Phase transition, microstructural evolution and mechanical properties of Ti-Nb-Fe alloys induced by Fe addition
Materials & Design
School of Engineering
Ti-11Nb-xFe (x = 0.5, 3.5, 6, 9 wt.%) alloys were designed and fabricated by cold crucible levitation melting to study the effects of Fe addition on their phase transition, microstructure and mechanical properties. Results show that phase and properties of the alloys depend on Fe additions. Ti-11Nb-0.5Fe alloy presents a typical α + β biphasic Widmanstätten microstructure. Increasing Fe content to 3.5 wt.% enhances β phase volume fraction. At 6 wt.% Fe, the resultant microstructure is changed to mainly β with minor amount of α ″ phase. Finally, when Fe content is 9 wt.%, the alloy exhibits a single β phase microstructure suggesting Fe addition is effective in suppressing α and α ″ formation, hence making β more stable. Compressive yield strength and hardness of the alloys are 796-1137 MPa and 278-357 HV5 respectively.

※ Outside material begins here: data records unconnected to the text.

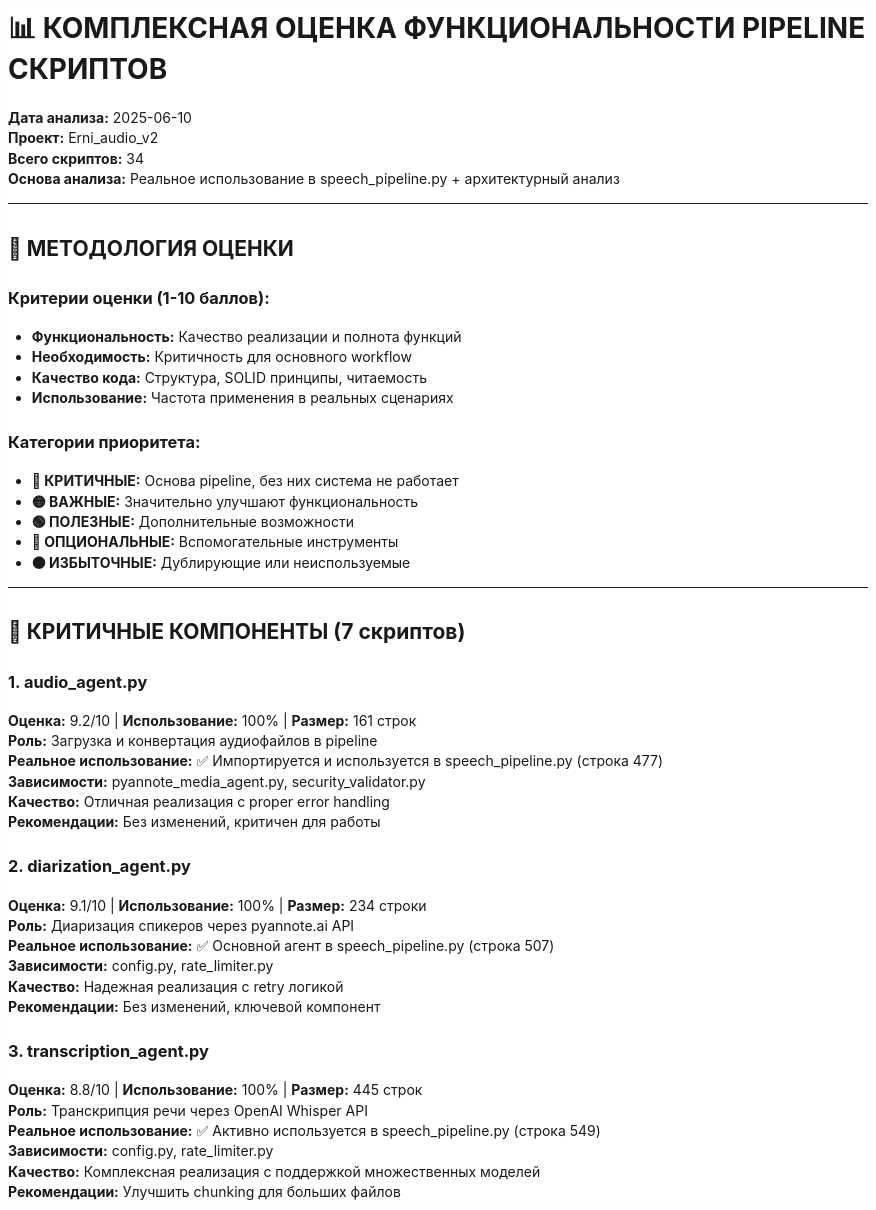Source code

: # 📊 КОМПЛЕКСНАЯ ОЦЕНКА ФУНКЦИОНАЛЬНОСТИ PIPELINE СКРИПТОВ

**Дата анализа:** 2025-06-10  
**Проект:** Erni_audio_v2  
**Всего скриптов:** 34  
**Основа анализа:** Реальное использование в speech_pipeline.py + архитектурный анализ  

---

## 🎯 МЕТОДОЛОГИЯ ОЦЕНКИ

### Критерии оценки (1-10 баллов):
- **Функциональность:** Качество реализации и полнота функций
- **Необходимость:** Критичность для основного workflow
- **Качество кода:** Структура, SOLID принципы, читаемость
- **Использование:** Частота применения в реальных сценариях

### Категории приоритета:
- **🔴 КРИТИЧНЫЕ:** Основа pipeline, без них система не работает
- **🟡 ВАЖНЫЕ:** Значительно улучшают функциональность
- **🟢 ПОЛЕЗНЫЕ:** Дополнительные возможности
- **🔵 ОПЦИОНАЛЬНЫЕ:** Вспомогательные инструменты
- **⚫ ИЗБЫТОЧНЫЕ:** Дублирующие или неиспользуемые

---

## 🔴 КРИТИЧНЫЕ КОМПОНЕНТЫ (7 скриптов)

### 1. **audio_agent.py** 
**Оценка:** 9.2/10 | **Использование:** 100% | **Размер:** 161 строк  
**Роль:** Загрузка и конвертация аудиофайлов в pipeline  
**Реальное использование:** ✅ Импортируется и используется в speech_pipeline.py (строка 477)  
**Зависимости:** pyannote_media_agent.py, security_validator.py  
**Качество:** Отличная реализация с proper error handling  
**Рекомендации:** Без изменений, критичен для работы

### 2. **diarization_agent.py**
**Оценка:** 9.1/10 | **Использование:** 100% | **Размер:** 234 строки  
**Роль:** Диаризация спикеров через pyannote.ai API  
**Реальное использование:** ✅ Основной агент в speech_pipeline.py (строка 507)  
**Зависимости:** config.py, rate_limiter.py  
**Качество:** Надежная реализация с retry логикой  
**Рекомендации:** Без изменений, ключевой компонент

### 3. **transcription_agent.py**
**Оценка:** 8.8/10 | **Использование:** 100% | **Размер:** 445 строк  
**Роль:** Транскрипция речи через OpenAI Whisper API  
**Реальное использование:** ✅ Активно используется в speech_pipeline.py (строка 549)  
**Зависимости:** config.py, rate_limiter.py  
**Качество:** Комплексная реализация с поддержкой множественных моделей  
**Рекомендации:** Улучшить chunking для больших файлов
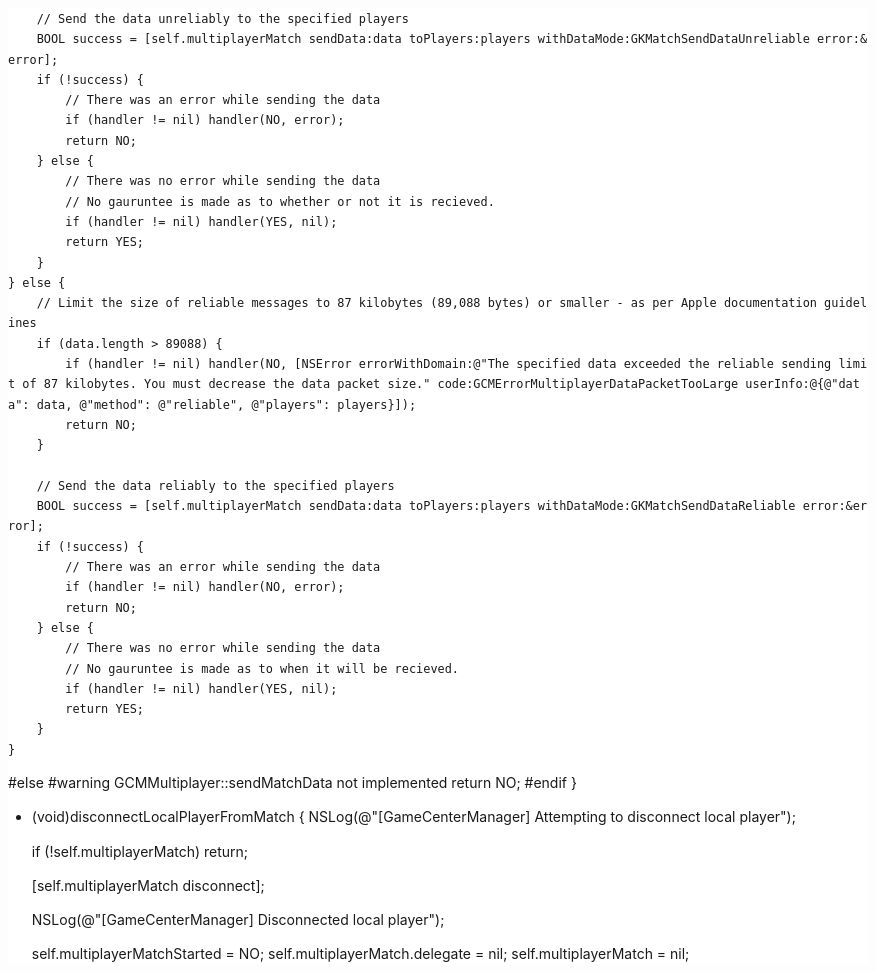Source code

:         // Send the data unreliably to the specified players
        BOOL success = [self.multiplayerMatch sendData:data toPlayers:players withDataMode:GKMatchSendDataUnreliable error:&error];
        if (!success) {
            // There was an error while sending the data
            if (handler != nil) handler(NO, error);
            return NO;
        } else {
            // There was no error while sending the data
            // No gauruntee is made as to whether or not it is recieved.
            if (handler != nil) handler(YES, nil);
            return YES;
        }
    } else {
        // Limit the size of reliable messages to 87 kilobytes (89,088 bytes) or smaller - as per Apple documentation guidelines
        if (data.length > 89088) {
            if (handler != nil) handler(NO, [NSError errorWithDomain:@"The specified data exceeded the reliable sending limit of 87 kilobytes. You must decrease the data packet size." code:GCMErrorMultiplayerDataPacketTooLarge userInfo:@{@"data": data, @"method": @"reliable", @"players": players}]);
            return NO;
        }
        
        // Send the data reliably to the specified players
        BOOL success = [self.multiplayerMatch sendData:data toPlayers:players withDataMode:GKMatchSendDataReliable error:&error];
        if (!success) {
            // There was an error while sending the data
            if (handler != nil) handler(NO, error);
            return NO;
        } else {
            // There was no error while sending the data
            // No gauruntee is made as to when it will be recieved.
            if (handler != nil) handler(YES, nil);
            return YES;
        }
    }
#else
    #warning GCMMultiplayer::sendMatchData not implemented
    return NO;
#endif
}

- (void)disconnectLocalPlayerFromMatch {
    NSLog(@"[GameCenterManager] Attempting to disconnect local player");
    
    if (!self.multiplayerMatch) return;
    
    [self.multiplayerMatch disconnect];
    
    NSLog(@"[GameCenterManager] Disconnected local player");
    
    self.multiplayerMatchStarted = NO;
    self.multiplayerMatch.delegate = nil;
    self.multiplayerMatch = nil;
    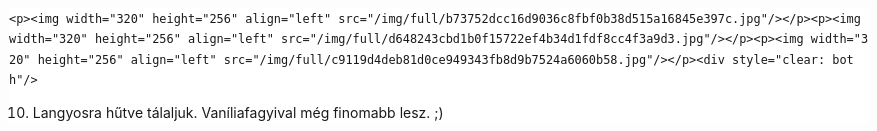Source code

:     <p><img width="320" height="256" align="left" src="/img/full/b73752dcc16d9036c8fbf0b38d515a16845e397c.jpg"/></p><p><img width="320" height="256" align="left" src="/img/full/d648243cbd1b0f15722ef4b34d1fdf8cc4f3a9d3.jpg"/></p><p><img width="320" height="256" align="left" src="/img/full/c9119d4deb81d0ce949343fb8d9b7524a6060b58.jpg"/></p><div style="clear: both"/>

10. Langyosra hűtve tálaljuk. Vaníliafagyival még finomabb lesz. ;)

It is noteworthy that upon increasing Fe content, the elastic modulus of the alloys decreases, while their plastic strain and elastic energy are enhanced due to retention of more β phase. The lowest elastic modulus (82 GPa) and highest plastic strain (38%) are observed in full β Ti-11Nb-9Fe alloy. Moreover, Ti-11Nb-9Fe presents higher elastic energy (7.08 MJ/m3) than that of some commercial Ti-based biomaterials. The results suggest that Ti-11Nb-9Fe is a promising candidate for biomedical applications.